Three months later, traveling in and out of Orthodox churches, I would never be the same Protestant I had been. I understood in a more tangible way than I could have imagined the significance of the "smells and bells" of worship, the careful attention to the worshipping body as well as the worshipping spirit, the sense that God didn't exist "in my heart," but also out there in a big, strange world that demanded to be perceived through my senses.
John Burgess, a professor of systematic theology at Pittsburgh Theological Seminary, set out with a much greater sense of intention to follow the same path I stumbled on as a teenager. In Encounters with Orthodoxy, he takes up the question of what American Protestants can learn from the ancient traditions of Orthodoxy and if there is any hope for our own renewal through that encounter.
The problem that led to Burgess' unresolved journey was distress about his own Presbyterian Church (U.S.A.). Deeply divided over moral issues, the churches of his acquaintance seemed to have fallen into the twin pits of performance-oriented worship and obsession with political and social agendas. He felt the church had "lost its grounding in the fullness of the apostolic faith." After spending one intense year in Russian, as he recounts in this book, and going back many times since, Burgess is convinced that a deep encounter with Russian Orthodoxy can change American Protestants for the better. Orthodoxy has resources, disciplines, practices, and theological understandings that can re-shape our perception of the Christian faith and ourselves within it that might in turn give American Protestants a renewed vision for our own traditions.

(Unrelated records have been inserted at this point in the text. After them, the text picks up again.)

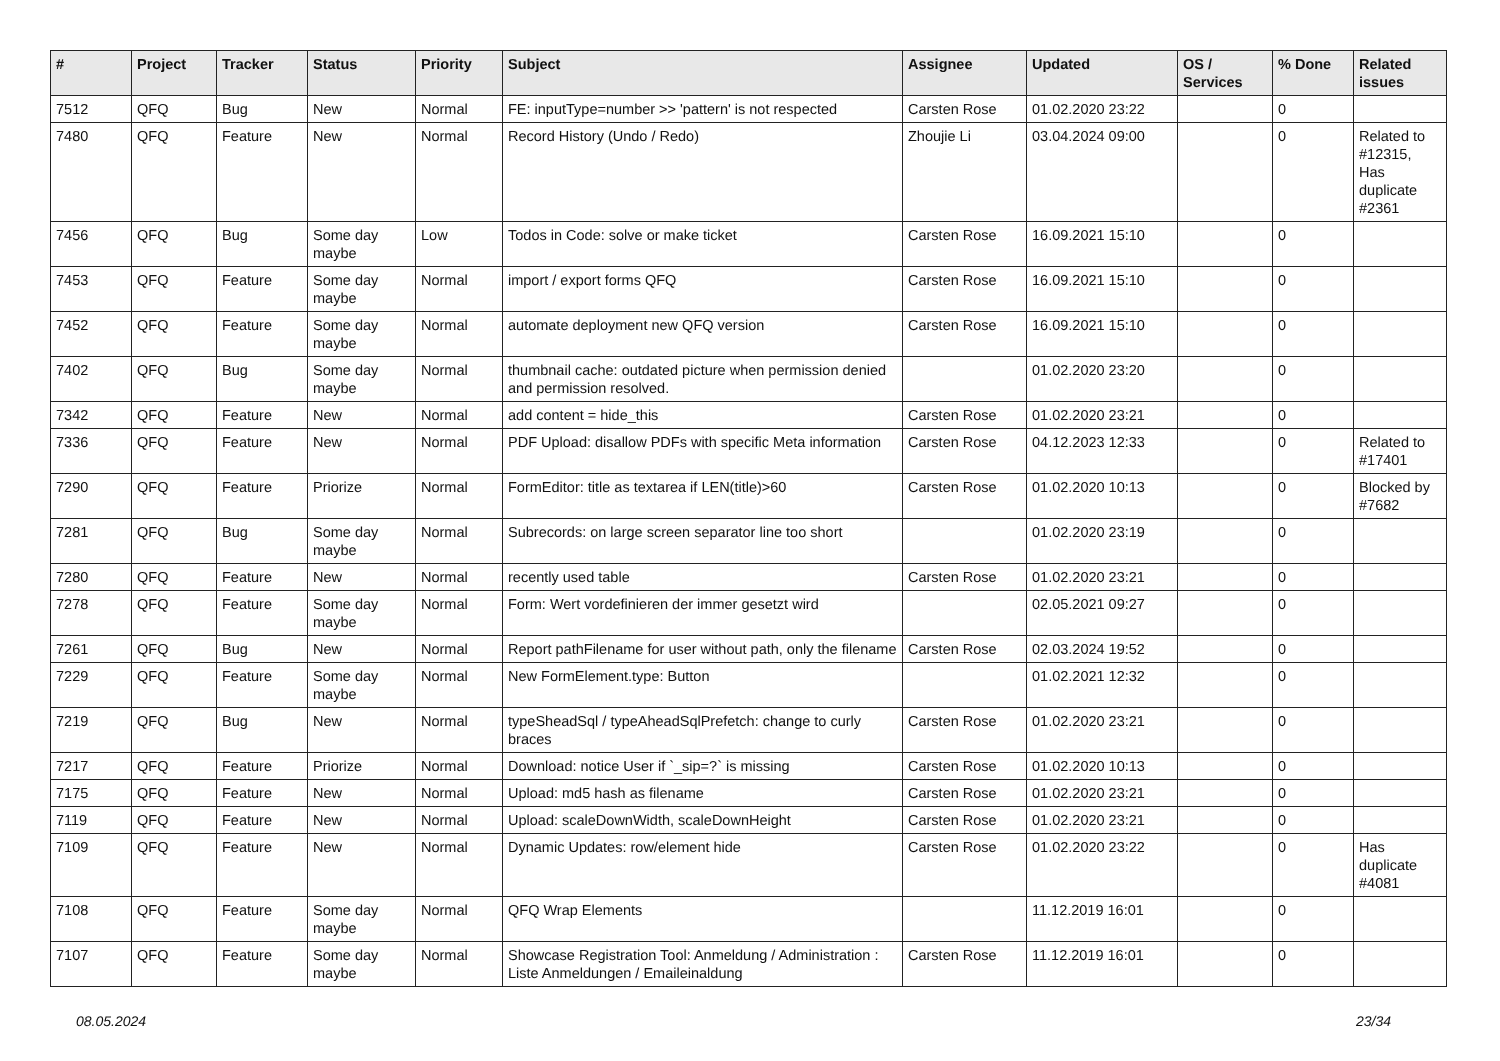| # | Project | Tracker | Status | Priority | Subject | Assignee | Updated | OS / Services | % Done | Related issues |
| --- | --- | --- | --- | --- | --- | --- | --- | --- | --- | --- |
| 7512 | QFQ | Bug | New | Normal | FE: inputType=number >> 'pattern' is not respected | Carsten Rose | 01.02.2020 23:22 | | 0 | |
| 7480 | QFQ | Feature | New | Normal | Record History (Undo / Redo) | Zhoujie Li | 03.04.2024 09:00 | | 0 | Related to #12315, Has duplicate #2361 |
| 7456 | QFQ | Bug | Some day maybe | Low | Todos in Code: solve or make ticket | Carsten Rose | 16.09.2021 15:10 | | 0 | |
| 7453 | QFQ | Feature | Some day maybe | Normal | import / export forms QFQ | Carsten Rose | 16.09.2021 15:10 | | 0 | |
| 7452 | QFQ | Feature | Some day maybe | Normal | automate deployment new QFQ version | Carsten Rose | 16.09.2021 15:10 | | 0 | |
| 7402 | QFQ | Bug | Some day maybe | Normal | thumbnail cache: outdated picture when permission denied and permission resolved. | | 01.02.2020 23:20 | | 0 | |
| 7342 | QFQ | Feature | New | Normal | add content = hide_this | Carsten Rose | 01.02.2020 23:21 | | 0 | |
| 7336 | QFQ | Feature | New | Normal | PDF Upload: disallow PDFs with specific Meta information | Carsten Rose | 04.12.2023 12:33 | | 0 | Related to #17401 |
| 7290 | QFQ | Feature | Priorize | Normal | FormEditor: title as textarea if LEN(title)>60 | Carsten Rose | 01.02.2020 10:13 | | 0 | Blocked by #7682 |
| 7281 | QFQ | Bug | Some day maybe | Normal | Subrecords: on large screen separator line too short | | 01.02.2020 23:19 | | 0 | |
| 7280 | QFQ | Feature | New | Normal | recently used table | Carsten Rose | 01.02.2020 23:21 | | 0 | |
| 7278 | QFQ | Feature | Some day maybe | Normal | Form: Wert vordefinieren der immer gesetzt wird | | 02.05.2021 09:27 | | 0 | |
| 7261 | QFQ | Bug | New | Normal | Report pathFilename for user without path, only the filename | Carsten Rose | 02.03.2024 19:52 | | 0 | |
| 7229 | QFQ | Feature | Some day maybe | Normal | New FormElement.type: Button | | 01.02.2021 12:32 | | 0 | |
| 7219 | QFQ | Bug | New | Normal | typeSheadSql / typeAheadSqlPrefetch: change to curly braces | Carsten Rose | 01.02.2020 23:21 | | 0 | |
| 7217 | QFQ | Feature | Priorize | Normal | Download: notice User if `_sip=?` is missing | Carsten Rose | 01.02.2020 10:13 | | 0 | |
| 7175 | QFQ | Feature | New | Normal | Upload: md5 hash as filename | Carsten Rose | 01.02.2020 23:21 | | 0 | |
| 7119 | QFQ | Feature | New | Normal | Upload: scaleDownWidth, scaleDownHeight | Carsten Rose | 01.02.2020 23:21 | | 0 | |
| 7109 | QFQ | Feature | New | Normal | Dynamic Updates: row/element hide | Carsten Rose | 01.02.2020 23:22 | | 0 | Has duplicate #4081 |
| 7108 | QFQ | Feature | Some day maybe | Normal | QFQ Wrap Elements | | 11.12.2019 16:01 | | 0 | |
| 7107 | QFQ | Feature | Some day maybe | Normal | Showcase Registration Tool: Anmeldung / Administration : Liste Anmeldungen / Emaileinaldung | Carsten Rose | 11.12.2019 16:01 | | 0 | |
08.05.2024 23/34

But before I get into the details, I want to acknowledge some of the difficulties. First, Russia is a troubled place, and every time I see Vladimir Putin standing next to Patriarch Kiril of the Moscow Patriarchate, I am not particularly enthusiastic about the transformative possibilities of Orthodoxy. Instead I see a nationalistic church that has proven itself willing to capitulate to power for its own sake. I know that there is a very complicated history that marks this reality; I just don't find myself interested in signing up for tutoring. Second, the traditions safeguarded by Orthodoxy cannot be adapted in any easy way into Protestantism. They grow out of very particular circumstances and cultures, as do our own. This means that Protestants cannot expect to adopt Orthodoxy in any superficial way. The difficulty of actually being changed by an encounter with Orthodoxy and not merely borrowing things we like at random is real.

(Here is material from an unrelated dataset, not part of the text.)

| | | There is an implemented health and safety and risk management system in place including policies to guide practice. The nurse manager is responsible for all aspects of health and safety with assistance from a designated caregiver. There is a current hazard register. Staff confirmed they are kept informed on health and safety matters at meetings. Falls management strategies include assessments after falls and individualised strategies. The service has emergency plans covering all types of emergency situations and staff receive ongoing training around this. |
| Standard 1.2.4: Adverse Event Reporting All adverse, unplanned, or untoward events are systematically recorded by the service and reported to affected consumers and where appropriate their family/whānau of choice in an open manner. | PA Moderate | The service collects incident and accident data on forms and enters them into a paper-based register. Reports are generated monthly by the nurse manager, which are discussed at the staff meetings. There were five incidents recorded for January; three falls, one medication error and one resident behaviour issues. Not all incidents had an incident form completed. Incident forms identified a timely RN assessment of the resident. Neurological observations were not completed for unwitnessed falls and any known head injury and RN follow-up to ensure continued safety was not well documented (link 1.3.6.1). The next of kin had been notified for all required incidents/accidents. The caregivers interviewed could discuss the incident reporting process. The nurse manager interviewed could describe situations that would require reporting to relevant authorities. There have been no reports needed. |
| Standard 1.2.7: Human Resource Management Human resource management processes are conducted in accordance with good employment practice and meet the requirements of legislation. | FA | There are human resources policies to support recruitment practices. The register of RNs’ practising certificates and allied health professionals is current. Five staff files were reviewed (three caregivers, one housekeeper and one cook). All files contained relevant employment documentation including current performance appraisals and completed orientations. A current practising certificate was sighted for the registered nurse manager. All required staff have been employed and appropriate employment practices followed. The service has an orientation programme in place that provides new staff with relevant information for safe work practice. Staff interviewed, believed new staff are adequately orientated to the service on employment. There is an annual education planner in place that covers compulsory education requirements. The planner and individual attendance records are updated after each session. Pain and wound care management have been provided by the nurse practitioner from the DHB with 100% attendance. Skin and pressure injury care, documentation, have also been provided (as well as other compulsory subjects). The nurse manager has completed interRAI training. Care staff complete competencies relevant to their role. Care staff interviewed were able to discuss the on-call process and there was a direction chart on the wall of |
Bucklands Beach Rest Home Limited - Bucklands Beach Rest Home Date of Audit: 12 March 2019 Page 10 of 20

Burgess knows and understands both of these objections and raises many others. The complexity of his approach makes his book both satisfying and unresolved. In each section of the book, he examines a particular Orthodox practice or value: miracles, ritual, holiness, beauty, monasticism. In a dialectical approach, he tries to see that practice through Orthodox eyes, then he raises Protestant objections to it, and finally attempts some kind of resolution or way forward.

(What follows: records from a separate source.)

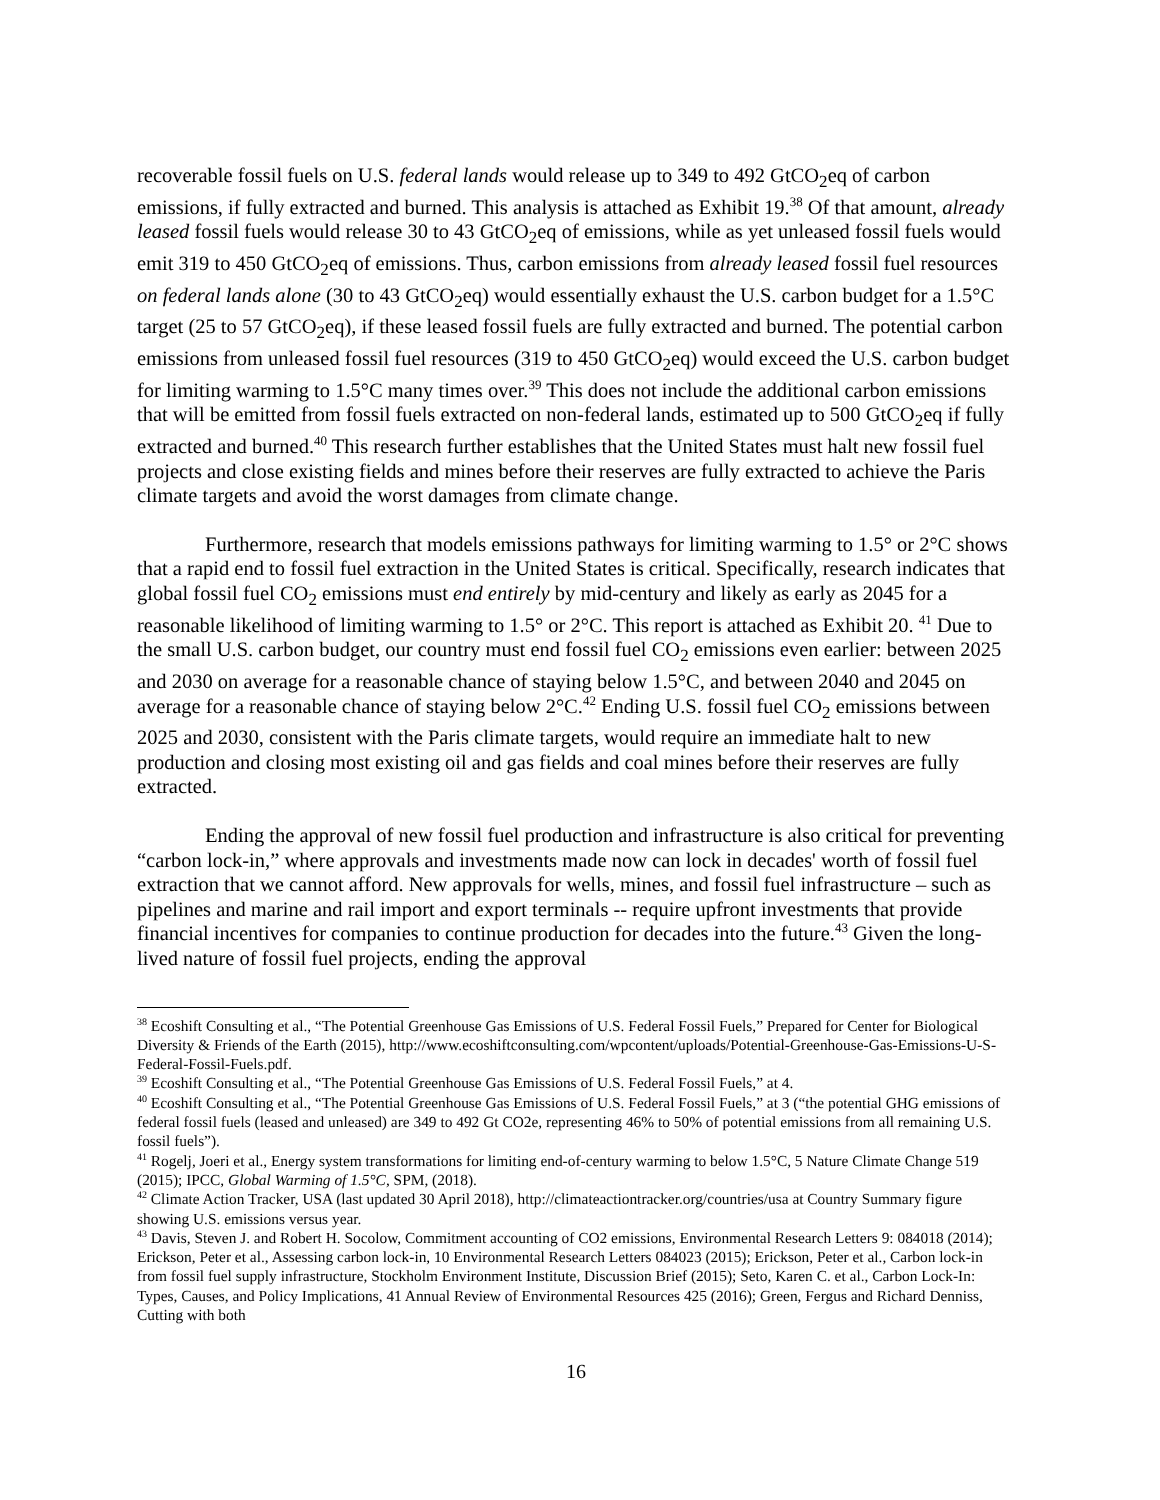recoverable fossil fuels on U.S. federal lands would release up to 349 to 492 GtCO<sub>2</sub>eq of carbon emissions, if fully extracted and burned. This analysis is attached as Exhibit 19.<sup>38</sup> Of that amount, already leased fossil fuels would release 30 to 43 GtCO<sub>2</sub>eq of emissions, while as yet unleased fossil fuels would emit 319 to 450 GtCO<sub>2</sub>eq of emissions. Thus, carbon emissions from already leased fossil fuel resources on federal lands alone (30 to 43 GtCO<sub>2</sub>eq) would essentially exhaust the U.S. carbon budget for a 1.5°C target (25 to 57 GtCO<sub>2</sub>eq), if these leased fossil fuels are fully extracted and burned. The potential carbon emissions from unleased fossil fuel resources (319 to 450 GtCO<sub>2</sub>eq) would exceed the U.S. carbon budget for limiting warming to 1.5°C many times over.<sup>39</sup> This does not include the additional carbon emissions that will be emitted from fossil fuels extracted on non-federal lands, estimated up to 500 GtCO<sub>2</sub>eq if fully extracted and burned.<sup>40</sup> This research further establishes that the United States must halt new fossil fuel projects and close existing fields and mines before their reserves are fully extracted to achieve the Paris climate targets and avoid the worst damages from climate change.
Furthermore, research that models emissions pathways for limiting warming to 1.5° or 2°C shows that a rapid end to fossil fuel extraction in the United States is critical. Specifically, research indicates that global fossil fuel CO<sub>2</sub> emissions must end entirely by mid-century and likely as early as 2045 for a reasonable likelihood of limiting warming to 1.5° or 2°C. This report is attached as Exhibit 20. <sup>41</sup> Due to the small U.S. carbon budget, our country must end fossil fuel CO<sub>2</sub> emissions even earlier: between 2025 and 2030 on average for a reasonable chance of staying below 1.5°C, and between 2040 and 2045 on average for a reasonable chance of staying below 2°C.<sup>42</sup> Ending U.S. fossil fuel CO<sub>2</sub> emissions between 2025 and 2030, consistent with the Paris climate targets, would require an immediate halt to new production and closing most existing oil and gas fields and coal mines before their reserves are fully extracted.
Ending the approval of new fossil fuel production and infrastructure is also critical for preventing “carbon lock-in,” where approvals and investments made now can lock in decades' worth of fossil fuel extraction that we cannot afford. New approvals for wells, mines, and fossil fuel infrastructure – such as pipelines and marine and rail import and export terminals -- require upfront investments that provide financial incentives for companies to continue production for decades into the future.<sup>43</sup> Given the long-lived nature of fossil fuel projects, ending the approval
<sup>38</sup> Ecoshift Consulting et al., “The Potential Greenhouse Gas Emissions of U.S. Federal Fossil Fuels,” Prepared for Center for Biological Diversity & Friends of the Earth (2015), http://www.ecoshiftconsulting.com/wpcontent/uploads/Potential-Greenhouse-Gas-Emissions-U-S-Federal-Fossil-Fuels.pdf.
<sup>39</sup> Ecoshift Consulting et al., “The Potential Greenhouse Gas Emissions of U.S. Federal Fossil Fuels,” at 4.
<sup>40</sup> Ecoshift Consulting et al., “The Potential Greenhouse Gas Emissions of U.S. Federal Fossil Fuels,” at 3 (“the potential GHG emissions of federal fossil fuels (leased and unleased) are 349 to 492 Gt CO2e, representing 46% to 50% of potential emissions from all remaining U.S. fossil fuels”).
<sup>41</sup> Rogelj, Joeri et al., Energy system transformations for limiting end-of-century warming to below 1.5°C, 5 Nature Climate Change 519 (2015); IPCC, Global Warming of 1.5°C, SPM, (2018).
<sup>42</sup> Climate Action Tracker, USA (last updated 30 April 2018), http://climateactiontracker.org/countries/usa at Country Summary figure showing U.S. emissions versus year.
<sup>43</sup> Davis, Steven J. and Robert H. Socolow, Commitment accounting of CO2 emissions, Environmental Research Letters 9: 084018 (2014); Erickson, Peter et al., Assessing carbon lock-in, 10 Environmental Research Letters 084023 (2015); Erickson, Peter et al., Carbon lock-in from fossil fuel supply infrastructure, Stockholm Environment Institute, Discussion Brief (2015); Seto, Karen C. et al., Carbon Lock-In: Types, Causes, and Policy Implications, 41 Annual Review of Environmental Resources 425 (2016); Green, Fergus and Richard Denniss, Cutting with both
16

To my mind, Burgess's central critique of American Protestantism as seen through an encounter with Russian Orthodoxy is about worship. For the Orthodox, God in worship is immanent and transcendent. In worship, the believer has an encounter with God's grace that is not primarily emotional, but physical. This encounter comes through the elevated sights, sounds, smells, textures, and tastes of worship. The incense, the icons, the elements of the sacraments, the chanting and prayers, the bending and the swaying of the physical body all bring the human into contact with the raining-down grace of God. The elements of worship are not symbols of grace in the abstract; they are vehicles of grace very much in the present moment of worship. In Orthodox worship, time and space are transformed, and the worshipper enters this paradise and is shaped by it as he or she responds to it with her own body. In American Protestant worship, we are more likely to talk about worship than to do it, and when we do it, we tend to hold our own physical comfort and our secular notions of time as paramount. We don't expect worship to change us necessarily—we think of private practices of devotion as more useful to transformation—but to entertain us or to connect us with our human communities.